Yesterday afternoon, a 90-year old woman played the role of Mary in a living nativity. As the narrator told the birth story, she pushed her walker alongside Joseph who took slow steps while leaning on his cane. Once seated at the manger, I saw tears well-up in her eyes.
Earlier, I had heard someone ask her how she felt about being Mary in the nativity story at her senior care residence. Her answer was brief but profound. “I consider it a high honor to be asked to be the mother of Jesus, even for a play.”
There were other heartfelt moments of the all-senior-adult living nativity. Two great-grandmothers, angels with cardboard wings attached to their wheelchairs, got their tinsel tangled in the hallway, causing a few giggles. A third angel wearing pink lipstick and a sling around her neck reached out with her “good” arm to touch the baby Jesus.
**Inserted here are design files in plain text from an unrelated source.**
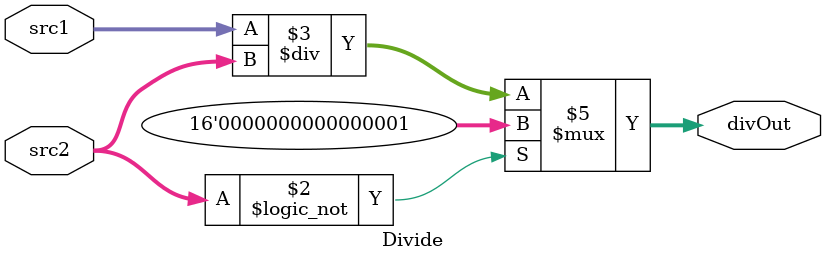
<source format=v>

module Divide(
    input [15:0] src1,
    input [15:0] src2,
    output reg[15:0] divOut
    );
	
 reg [15:0] tempSrc1,tempSrc2;
 
 always @ (src1,src2)
 begin	
	if(!src2)
	begin
		divOut = 15'b1;
	end	
	else
	begin	
		divOut = src1 / src2;
   end		
 end		
endmodule

</source>
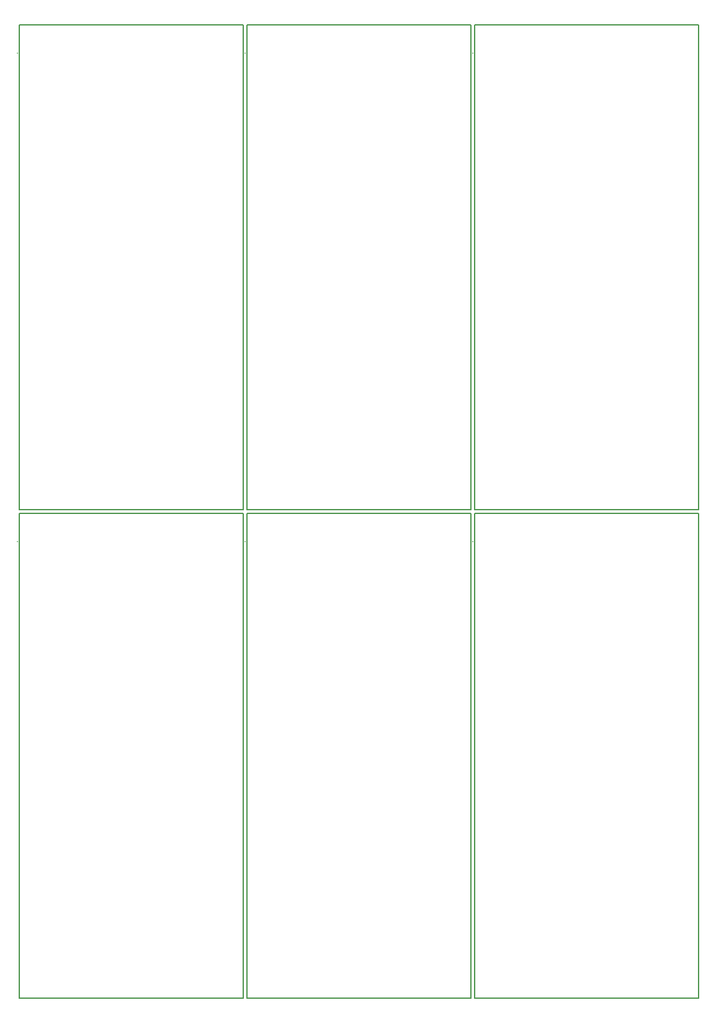
<source format=gm1>
G04 #@! TF.FileFunction,Profile,NP*
%FSLAX46Y46*%
G04 Gerber Fmt 4.6, Leading zero omitted, Abs format (unit mm)*
G04 Created by KiCad (PCBNEW 4.0.6) date 06/29/17 16:58:47*
%MOMM*%
%LPD*%
G01*
G04 APERTURE LIST*
%ADD10C,0.100000*%
%ADD11C,0.150000*%
G04 APERTURE END LIST*
D10*
D11*
X167386000Y-98806000D02*
X136906000Y-98806000D01*
X136398000Y-98806000D02*
X105918000Y-98806000D01*
X105410000Y-98806000D02*
X74930000Y-98806000D01*
X167386000Y-32258000D02*
X136906000Y-32258000D01*
X136398000Y-32258000D02*
X105918000Y-32258000D01*
X136652000Y-102616000D02*
X136652000Y-102616000D01*
X105664000Y-102616000D02*
X105664000Y-102616000D01*
X74676000Y-102616000D02*
X74676000Y-102616000D01*
X136652000Y-36068000D02*
X136652000Y-36068000D01*
X105664000Y-36068000D02*
X105664000Y-36068000D01*
X136906000Y-164846000D02*
X167386000Y-164846000D01*
X105918000Y-164846000D02*
X136398000Y-164846000D01*
X74930000Y-164846000D02*
X105410000Y-164846000D01*
X136906000Y-98298000D02*
X167386000Y-98298000D01*
X105918000Y-98298000D02*
X136398000Y-98298000D01*
X136906000Y-164846000D02*
X136906000Y-164846000D01*
X105918000Y-164846000D02*
X105918000Y-164846000D01*
X74930000Y-164846000D02*
X74930000Y-164846000D01*
X136906000Y-98298000D02*
X136906000Y-98298000D01*
X105918000Y-98298000D02*
X105918000Y-98298000D01*
X167386000Y-98806000D02*
X167386000Y-164846000D01*
X136398000Y-98806000D02*
X136398000Y-164846000D01*
X105410000Y-98806000D02*
X105410000Y-164846000D01*
X167386000Y-32258000D02*
X167386000Y-98298000D01*
X136398000Y-32258000D02*
X136398000Y-98298000D01*
X136906000Y-164846000D02*
X136906000Y-98806000D01*
X105918000Y-164846000D02*
X105918000Y-98806000D01*
X74930000Y-164846000D02*
X74930000Y-98806000D01*
X136906000Y-98298000D02*
X136906000Y-32258000D01*
X105918000Y-98298000D02*
X105918000Y-32258000D01*
X74930000Y-98298000D02*
X74930000Y-32258000D01*
X105410000Y-32258000D02*
X105410000Y-98298000D01*
X74676000Y-36068000D02*
X74676000Y-36068000D01*
X105410000Y-32258000D02*
X74930000Y-32258000D01*
X74930000Y-98298000D02*
X105410000Y-98298000D01*
X74930000Y-98298000D02*
X74930000Y-98298000D01*
M02*

</source>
A shepherd who came in a wheelchair forgot to lower his walking staff as we went through the doorway. There were white terrier dogs instead of sheep. And one wise man complained that if her crown was pushed down too far, her ears would stick out.
Sure, it was an unlikely telling of the birth story. But an important truth began to shine as brightly as the star of Bethlehem. All of us are invited to step into the Christmas story. No matter our age or limitations. God wants us to come… just as we are… to the manger. There we will find Christmas.